South West ‘too small to compete’

Ian Rogers

South West Credit Union “is currently in a sound financial position to deliver on its potential, but the operating environment for small to medium sized credit unions remains difficult,” the board of the credit union told members. 

In an information document for a proposed merger with Beyond Bank Australia, SWCU said “actors such as record low interest rates, high costs, an increasing compliance burden and the rapid advancement of technology are all contributing to an increase in merger activity within the industry”.

A merged entity would have combined assets of more than A$7.8 billion, and an extended branch network with 45 branches, meaning “a merger with Beyond Bank will create a single member owned banking organisation with the resources to better position the combined entity to meet the challenges ahead,” SWCU directors said.

With net assets of $12 million, South West Credit is one of the 10 smallest credit unions by capital, and its return on assets of 0.19 per cent is low.
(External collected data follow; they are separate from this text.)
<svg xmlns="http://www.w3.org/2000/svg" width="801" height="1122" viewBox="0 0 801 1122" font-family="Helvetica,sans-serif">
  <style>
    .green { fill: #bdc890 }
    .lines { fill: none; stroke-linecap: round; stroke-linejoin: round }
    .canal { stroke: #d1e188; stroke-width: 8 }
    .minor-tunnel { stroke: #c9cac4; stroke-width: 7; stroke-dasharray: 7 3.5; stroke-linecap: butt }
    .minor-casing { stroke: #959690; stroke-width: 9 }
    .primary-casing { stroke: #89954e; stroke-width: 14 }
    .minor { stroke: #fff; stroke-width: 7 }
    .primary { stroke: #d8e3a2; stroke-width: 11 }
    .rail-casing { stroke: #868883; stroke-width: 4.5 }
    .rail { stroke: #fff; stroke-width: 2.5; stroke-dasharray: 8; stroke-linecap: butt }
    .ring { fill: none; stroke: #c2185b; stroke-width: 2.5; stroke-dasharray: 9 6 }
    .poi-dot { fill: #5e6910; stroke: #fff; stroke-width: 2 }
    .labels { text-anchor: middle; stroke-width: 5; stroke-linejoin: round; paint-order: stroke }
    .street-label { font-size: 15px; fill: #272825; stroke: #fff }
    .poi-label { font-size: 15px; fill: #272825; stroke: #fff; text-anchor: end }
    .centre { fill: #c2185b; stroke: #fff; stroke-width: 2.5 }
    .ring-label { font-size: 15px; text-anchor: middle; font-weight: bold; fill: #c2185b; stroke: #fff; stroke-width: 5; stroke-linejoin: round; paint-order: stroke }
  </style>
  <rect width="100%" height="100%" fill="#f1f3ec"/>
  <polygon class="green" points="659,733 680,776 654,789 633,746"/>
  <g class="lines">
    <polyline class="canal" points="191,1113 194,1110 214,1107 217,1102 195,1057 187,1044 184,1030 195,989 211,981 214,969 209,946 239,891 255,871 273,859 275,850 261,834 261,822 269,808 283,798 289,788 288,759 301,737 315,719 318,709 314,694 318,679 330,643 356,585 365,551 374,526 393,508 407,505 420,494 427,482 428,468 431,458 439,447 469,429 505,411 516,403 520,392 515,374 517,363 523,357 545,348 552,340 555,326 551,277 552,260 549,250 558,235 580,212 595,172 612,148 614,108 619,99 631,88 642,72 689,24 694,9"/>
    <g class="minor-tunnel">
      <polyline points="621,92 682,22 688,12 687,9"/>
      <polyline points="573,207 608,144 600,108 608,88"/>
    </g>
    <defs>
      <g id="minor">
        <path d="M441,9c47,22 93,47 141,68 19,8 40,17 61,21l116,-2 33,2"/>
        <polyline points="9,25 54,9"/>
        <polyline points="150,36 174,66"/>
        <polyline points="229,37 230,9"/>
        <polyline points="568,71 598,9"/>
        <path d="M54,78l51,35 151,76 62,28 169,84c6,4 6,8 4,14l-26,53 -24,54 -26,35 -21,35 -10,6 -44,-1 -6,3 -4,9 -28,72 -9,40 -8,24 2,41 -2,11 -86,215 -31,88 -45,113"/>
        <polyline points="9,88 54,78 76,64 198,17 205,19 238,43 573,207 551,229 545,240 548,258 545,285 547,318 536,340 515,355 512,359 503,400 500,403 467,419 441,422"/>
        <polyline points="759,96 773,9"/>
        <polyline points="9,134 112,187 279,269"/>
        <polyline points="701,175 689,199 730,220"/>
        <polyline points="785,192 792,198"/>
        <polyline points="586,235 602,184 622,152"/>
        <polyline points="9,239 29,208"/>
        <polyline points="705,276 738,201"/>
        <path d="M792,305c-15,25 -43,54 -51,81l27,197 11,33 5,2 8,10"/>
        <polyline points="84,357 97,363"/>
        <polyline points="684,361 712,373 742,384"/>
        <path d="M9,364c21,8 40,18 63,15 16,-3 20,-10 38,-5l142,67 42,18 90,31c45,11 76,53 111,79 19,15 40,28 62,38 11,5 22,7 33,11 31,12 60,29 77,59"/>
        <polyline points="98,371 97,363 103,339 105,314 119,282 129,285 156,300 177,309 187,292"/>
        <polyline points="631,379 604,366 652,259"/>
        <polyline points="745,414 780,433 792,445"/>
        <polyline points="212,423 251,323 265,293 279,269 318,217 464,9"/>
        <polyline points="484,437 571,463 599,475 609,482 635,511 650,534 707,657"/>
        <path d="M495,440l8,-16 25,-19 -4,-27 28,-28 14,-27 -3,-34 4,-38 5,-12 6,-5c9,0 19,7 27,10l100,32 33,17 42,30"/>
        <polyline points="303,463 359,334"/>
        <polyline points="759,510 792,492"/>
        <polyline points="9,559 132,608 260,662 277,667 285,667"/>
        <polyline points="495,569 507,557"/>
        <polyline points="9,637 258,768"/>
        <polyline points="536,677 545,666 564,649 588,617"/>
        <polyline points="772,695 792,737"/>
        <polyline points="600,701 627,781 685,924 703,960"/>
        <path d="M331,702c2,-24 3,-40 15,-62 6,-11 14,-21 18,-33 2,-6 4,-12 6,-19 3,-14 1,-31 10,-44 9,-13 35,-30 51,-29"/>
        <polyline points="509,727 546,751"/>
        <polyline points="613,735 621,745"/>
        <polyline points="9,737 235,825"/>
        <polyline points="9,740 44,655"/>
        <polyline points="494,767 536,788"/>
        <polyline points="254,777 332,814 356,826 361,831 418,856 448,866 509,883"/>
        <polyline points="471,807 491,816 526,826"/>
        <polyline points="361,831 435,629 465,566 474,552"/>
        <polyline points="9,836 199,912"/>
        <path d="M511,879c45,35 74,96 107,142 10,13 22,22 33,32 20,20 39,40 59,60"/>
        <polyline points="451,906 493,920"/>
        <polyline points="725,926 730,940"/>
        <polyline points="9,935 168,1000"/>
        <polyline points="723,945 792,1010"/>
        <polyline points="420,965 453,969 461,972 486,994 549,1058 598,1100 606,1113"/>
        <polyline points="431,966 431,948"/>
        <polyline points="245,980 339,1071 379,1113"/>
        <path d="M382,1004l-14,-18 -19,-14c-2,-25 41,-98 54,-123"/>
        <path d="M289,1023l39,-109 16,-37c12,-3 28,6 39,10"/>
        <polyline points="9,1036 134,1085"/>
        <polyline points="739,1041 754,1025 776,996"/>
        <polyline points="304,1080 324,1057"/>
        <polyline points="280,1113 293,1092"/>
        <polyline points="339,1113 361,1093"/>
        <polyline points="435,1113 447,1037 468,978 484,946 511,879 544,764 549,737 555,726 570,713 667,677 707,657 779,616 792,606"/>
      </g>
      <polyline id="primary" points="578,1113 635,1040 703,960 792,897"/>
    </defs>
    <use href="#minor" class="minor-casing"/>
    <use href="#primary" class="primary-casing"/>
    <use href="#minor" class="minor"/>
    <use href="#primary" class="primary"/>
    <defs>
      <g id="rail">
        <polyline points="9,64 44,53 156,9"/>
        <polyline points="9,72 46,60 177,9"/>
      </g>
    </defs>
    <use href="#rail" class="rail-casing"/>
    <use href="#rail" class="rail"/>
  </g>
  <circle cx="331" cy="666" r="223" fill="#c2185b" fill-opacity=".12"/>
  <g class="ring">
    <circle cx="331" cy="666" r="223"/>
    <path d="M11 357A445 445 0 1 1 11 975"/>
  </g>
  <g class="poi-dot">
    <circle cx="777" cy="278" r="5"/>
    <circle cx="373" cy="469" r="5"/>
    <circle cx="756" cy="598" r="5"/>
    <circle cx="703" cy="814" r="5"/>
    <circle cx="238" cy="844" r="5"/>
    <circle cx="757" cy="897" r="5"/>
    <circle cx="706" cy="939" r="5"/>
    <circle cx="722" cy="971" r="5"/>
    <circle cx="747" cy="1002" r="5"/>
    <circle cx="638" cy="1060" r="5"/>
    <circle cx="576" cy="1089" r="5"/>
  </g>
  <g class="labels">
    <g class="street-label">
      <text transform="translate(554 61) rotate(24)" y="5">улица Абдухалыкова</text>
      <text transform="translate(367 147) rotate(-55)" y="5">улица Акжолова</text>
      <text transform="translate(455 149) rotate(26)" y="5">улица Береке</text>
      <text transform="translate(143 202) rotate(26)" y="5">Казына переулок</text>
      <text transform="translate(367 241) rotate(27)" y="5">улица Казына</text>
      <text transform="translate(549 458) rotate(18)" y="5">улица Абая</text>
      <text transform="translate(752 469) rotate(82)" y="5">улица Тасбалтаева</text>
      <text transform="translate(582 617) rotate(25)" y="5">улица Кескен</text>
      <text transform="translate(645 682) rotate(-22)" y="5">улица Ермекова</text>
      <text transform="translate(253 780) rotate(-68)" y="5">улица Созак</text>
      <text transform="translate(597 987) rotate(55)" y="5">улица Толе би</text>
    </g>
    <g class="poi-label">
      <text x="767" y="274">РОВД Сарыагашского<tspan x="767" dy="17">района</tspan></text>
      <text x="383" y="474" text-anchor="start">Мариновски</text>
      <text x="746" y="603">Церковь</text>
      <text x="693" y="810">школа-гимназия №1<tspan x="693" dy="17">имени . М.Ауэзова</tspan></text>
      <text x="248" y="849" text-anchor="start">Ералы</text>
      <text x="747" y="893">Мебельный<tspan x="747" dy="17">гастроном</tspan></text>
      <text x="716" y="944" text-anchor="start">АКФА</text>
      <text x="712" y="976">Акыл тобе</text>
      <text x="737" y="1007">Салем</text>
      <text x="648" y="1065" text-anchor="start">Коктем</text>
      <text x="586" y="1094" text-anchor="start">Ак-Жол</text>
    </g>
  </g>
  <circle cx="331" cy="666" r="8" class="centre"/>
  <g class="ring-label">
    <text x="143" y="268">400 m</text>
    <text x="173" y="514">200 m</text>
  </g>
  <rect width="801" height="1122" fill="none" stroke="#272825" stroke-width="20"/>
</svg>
Its cost to income ratio of 90 per cent is one of the highest in the sector.

“South West Credit is a relatively small financial institution and faces significant challenges in dealing with much stronger competitors, providing the technology solutions now being demanded by consumers, and the increasing burden of regulation and compliance,” the directors said.

“The Board believes that greater economies of scale are required to continue to offer market competitive interest rates and fees to offset expected profitability pressures arising from the current highly competitive, low interest rate, low growth environment.”